# How many unique “$\phi$-nary” expansions are there for $1$?

I was playing around the expansions of numbers in irrational bases, namely base $$\phi=\frac{1+\sqrt5}{2}$$. Of course, I should immediately define what it means to symbolize digits in a non-integer base.

At least in my case, the expansions consist of $$\lceil\phi\rceil=2$$ unique digits, (0 & 1). Hence, I've dubbed it "phi-nary".

Due to the base being the golden ratio, it carries along several unique properties, such as $$1.1_\phi=10_\phi=\phi$$

Which got me thinking: This base is able to express a number in multiple unique terminating expansions! Immediately, I was curious to see how many there were for 1.

I found these 3:

$$1_\phi=0.11_\phi=0.1011_\phi$$

Using $$\phi^2=\phi+1$$ and $$\phi^{-1}=\phi-1$$, here's the proof for $$0.11_\phi$$:

$$0.11_\phi=\phi^{-1}+\phi^{-2}=(\phi-1)+(\phi^{-1})^2=(\phi-1)+(\phi-1)^2=(\phi-1)+(\phi^2-2\phi+1)=-\phi+(\phi+1)=1$$

The third expansion follows the same modes of deduction.

I also found the non-terminating expansion $$0.\bar{10}_\phi=1$$

My intuition tells me there are a (countably) infinite amount, but I do not know how to go about proving that. Are those the only three terminating expansions?
####################
Write out the part of the post on base-phi expansions of 1 that begins at the words "# How many unique" and stops after "a non-integer base.", word for word.

Supplied information –
####################
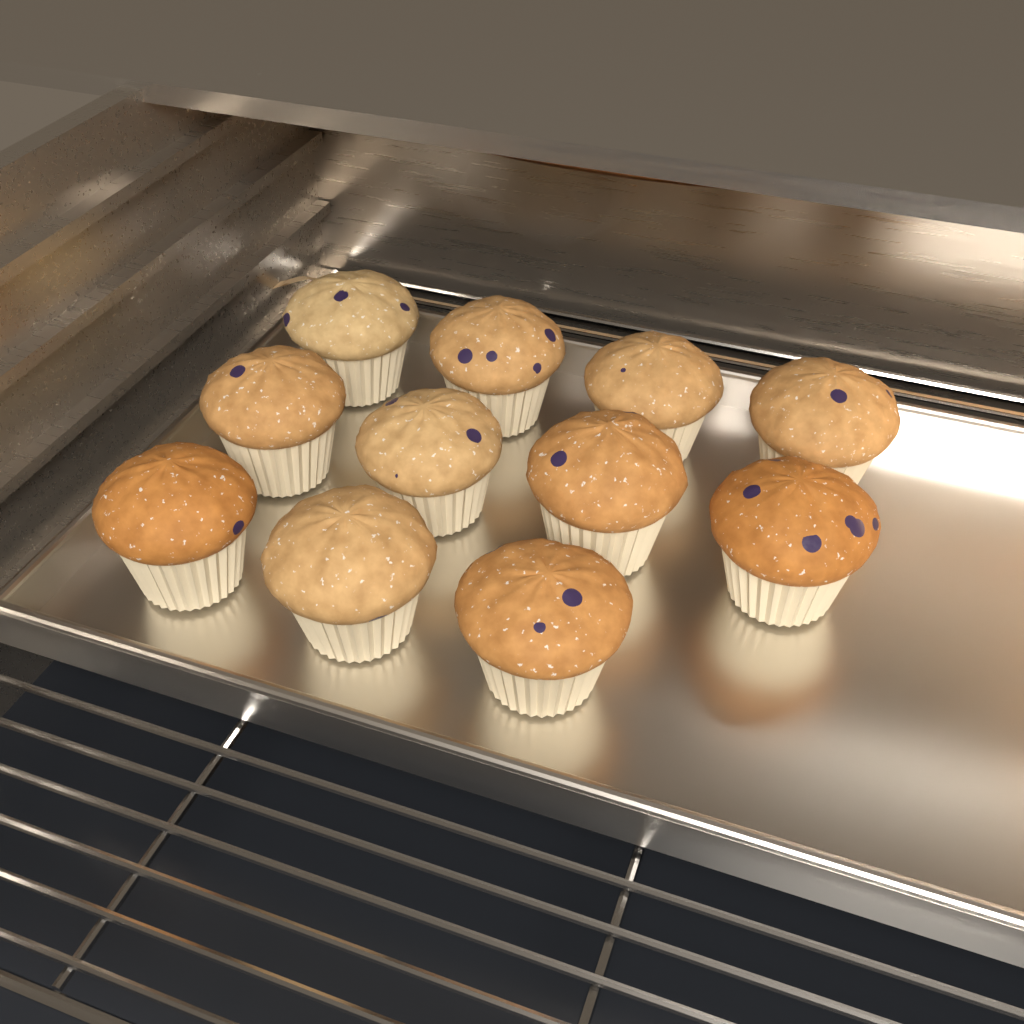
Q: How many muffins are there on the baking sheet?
####################
Task answer –
# How many unique “$\phi$-nary” expansions are there for $1$?

I was playing around the expansions of numbers in irrational bases, namely base $$\phi=\frac{1+\sqrt5}{2}$$. Of course, I should immediately define what it means to symbolize digits in a non-integer base.